A large proportion of patients do appear to have associated structural cardiac abnormalities. We also found several ECG abnormalities, as has been previously described [1]. Overall mortality rates appear to have improved. This may be explained by earlier recognition of LVNC and improved therapeutic intervention. However, the presence of associated abnormalities does not appear to significantly correlate with increased risk of mortality. Rates of heart transplantation vary and may be dependent on institutional practice.
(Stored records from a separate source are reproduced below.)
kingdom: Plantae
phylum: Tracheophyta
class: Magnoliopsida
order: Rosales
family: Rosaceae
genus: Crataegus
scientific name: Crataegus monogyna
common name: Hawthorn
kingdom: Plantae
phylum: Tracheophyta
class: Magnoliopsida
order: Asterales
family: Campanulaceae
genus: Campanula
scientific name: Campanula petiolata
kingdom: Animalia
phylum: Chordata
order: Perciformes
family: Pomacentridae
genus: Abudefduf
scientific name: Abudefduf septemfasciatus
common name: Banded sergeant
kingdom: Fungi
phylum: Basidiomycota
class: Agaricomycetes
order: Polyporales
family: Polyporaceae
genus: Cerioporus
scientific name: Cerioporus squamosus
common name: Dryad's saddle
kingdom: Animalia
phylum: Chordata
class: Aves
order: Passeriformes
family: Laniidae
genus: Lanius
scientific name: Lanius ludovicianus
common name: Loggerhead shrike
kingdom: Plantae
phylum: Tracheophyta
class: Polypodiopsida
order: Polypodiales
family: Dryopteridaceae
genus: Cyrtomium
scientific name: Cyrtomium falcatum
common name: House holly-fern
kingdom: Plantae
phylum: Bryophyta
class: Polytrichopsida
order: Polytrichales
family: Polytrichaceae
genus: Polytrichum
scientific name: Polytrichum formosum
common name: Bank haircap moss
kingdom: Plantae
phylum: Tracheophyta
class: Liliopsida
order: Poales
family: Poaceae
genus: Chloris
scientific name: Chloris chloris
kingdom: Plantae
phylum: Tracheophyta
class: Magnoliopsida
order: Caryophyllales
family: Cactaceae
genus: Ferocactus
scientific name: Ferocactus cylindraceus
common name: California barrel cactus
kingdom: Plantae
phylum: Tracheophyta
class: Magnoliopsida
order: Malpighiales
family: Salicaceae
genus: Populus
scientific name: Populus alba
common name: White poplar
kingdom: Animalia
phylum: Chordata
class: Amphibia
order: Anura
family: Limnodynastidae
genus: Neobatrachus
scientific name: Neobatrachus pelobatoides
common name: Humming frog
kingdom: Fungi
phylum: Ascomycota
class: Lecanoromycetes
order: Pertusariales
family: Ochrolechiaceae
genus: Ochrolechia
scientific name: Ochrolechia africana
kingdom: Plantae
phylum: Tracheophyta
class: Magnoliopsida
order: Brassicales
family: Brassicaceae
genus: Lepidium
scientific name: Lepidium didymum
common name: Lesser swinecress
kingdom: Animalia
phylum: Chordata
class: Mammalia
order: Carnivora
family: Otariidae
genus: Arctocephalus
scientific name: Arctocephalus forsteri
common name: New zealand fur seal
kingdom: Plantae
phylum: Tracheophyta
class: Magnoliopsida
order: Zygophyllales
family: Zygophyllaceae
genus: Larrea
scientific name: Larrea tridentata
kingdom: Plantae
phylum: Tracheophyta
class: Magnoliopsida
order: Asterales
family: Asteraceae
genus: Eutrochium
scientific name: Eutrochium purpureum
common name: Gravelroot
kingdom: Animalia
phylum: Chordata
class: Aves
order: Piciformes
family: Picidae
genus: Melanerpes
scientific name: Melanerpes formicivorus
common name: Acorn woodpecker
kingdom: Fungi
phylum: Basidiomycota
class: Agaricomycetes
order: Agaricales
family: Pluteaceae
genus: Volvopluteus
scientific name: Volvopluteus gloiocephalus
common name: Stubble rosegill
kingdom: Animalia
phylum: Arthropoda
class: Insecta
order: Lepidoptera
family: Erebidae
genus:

Much work has gone into understanding the genetic cause of LVNC. In the original report, Chin et al. [3] described familial recurrence in half of their patients. Mutations in the gene G4.5, which maps to chromosome Xq28, was initially identified as the gene associated with Barth syndrome and encodes a novel protein family called “tafazzins.” Many familial and sporadic cases have now been reported, and the highly heterogeneous genetic nature has been well described [15]. Autosomal dominant inheritance appears to be the prominent mode of transmission, but X-linked and mitochondrial inheritance has also been described [2, 8, 14]. Xing et al. [15] demonstrated familial disease in approximately 25% of the LVNC patients enrolled in their study. Our group showed only 2 cases of first-degree relatives with LVNC; however, a detailed genetic analysis was not performed in every patient.

Conclusion

LVNC is a slightly rare cardiomyopathy that is commonly associated with additional cardiac abnormalities. Systemic embolic events and ventricular tachycardia are less common than previously reported. Although LVNC does not have an invariably fatal course, earlier presentation in infancy does predict an increased risk of mortality. Further study, with longer follow-up, is needed to clarify long-term prognosis.